Si Cooper era honrado consigo mismo, podía ver el atractivo que Dave Hughes tenía para las muchachas de clase media. Era un «objeto tosco», apuesto, de elevada estatura, con el aspecto limpio y musculoso de un Chippendale [3], pelo oscuro largo hasta los hombros, ojos de color azul brillante, y sonrisa simpática. Inofensivo fue la palabra que se le ocurrió de inmediato, y sólo de forma gradual en la atmósfera encerrada de la sala de interrogatorio de la policía de Bournemouth, los dientes comenzaron con lentitud a verse detrás de la sonrisa. Lo que uno veía, comprendió Cooper, era un envoltorio muy profesional. Lo que había debajo de la superficie resultaba muy vago y difícil de determinar.
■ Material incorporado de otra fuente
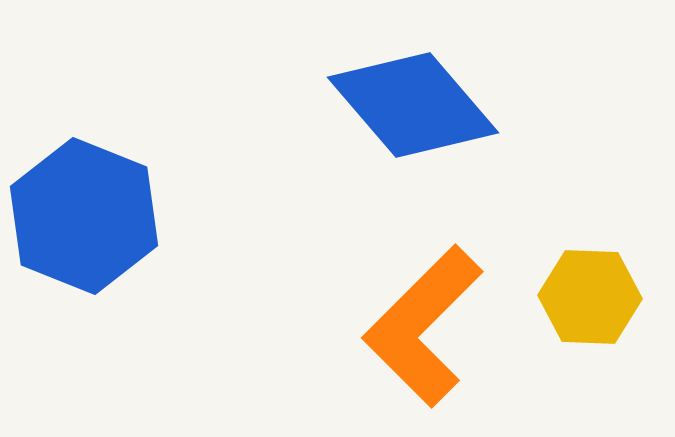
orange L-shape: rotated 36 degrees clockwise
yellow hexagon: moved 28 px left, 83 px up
El detective inspector jefe Charlie Jones era otro caso en que el envoltorio ocultaba al verdadero hombre. A Cooper le hizo gracia ver lo gravemente que Hughes subestimaba el triste rostro de pequinés que lo contemplaba con un aire de disculpa y tan buenos modales. Charlie ocupó el asiento que había frente a Hughes y rebuscó en el maletín con gesto bastante impotente.

– Ha sido muy amable por su parte acudir -dijo-. Me doy cuenta de que el tiempo es valioso. Le estamos agradecidos por su cooperación, señor Hughes.
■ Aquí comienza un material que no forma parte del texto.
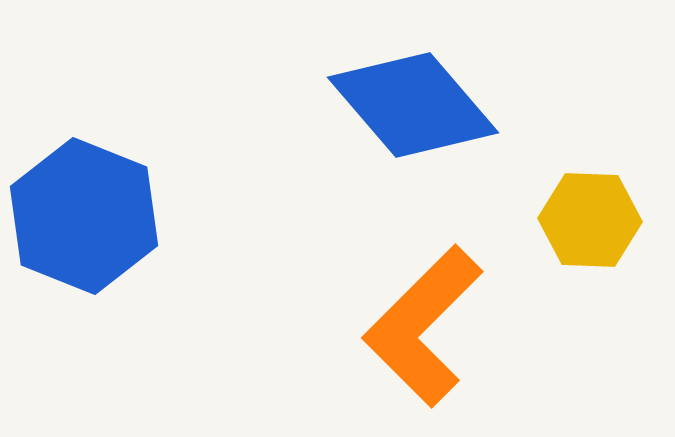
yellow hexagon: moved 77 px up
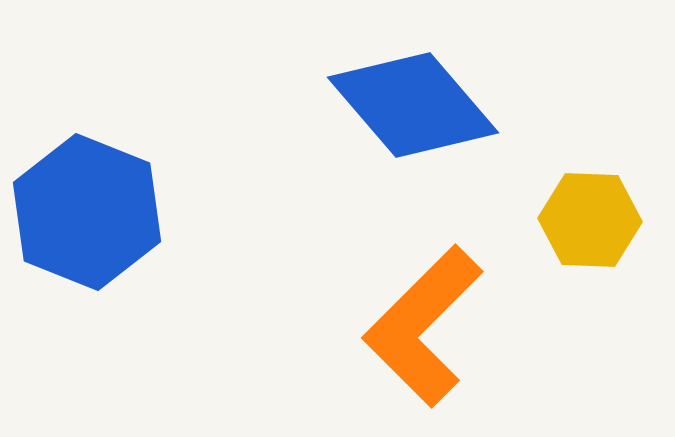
blue hexagon: moved 3 px right, 4 px up
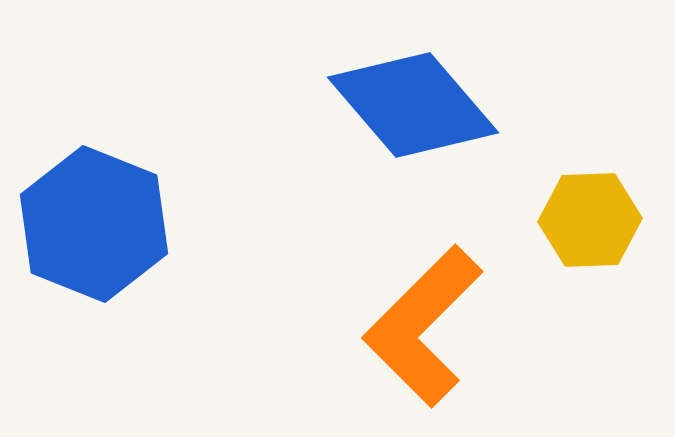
blue hexagon: moved 7 px right, 12 px down
yellow hexagon: rotated 4 degrees counterclockwise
Hughes se encogió de hombros con afabilidad.

– De haber sabido que tenía elección, es probable que no hubiese venido. ¿De qué se trata?

Charlie sacó un trozo de papel arrugado y lo alisó sobre la mesa.

– De la señorita Lascelles. Ella dice que usted es su amante.

Hughes volvió a encogerse de hombros.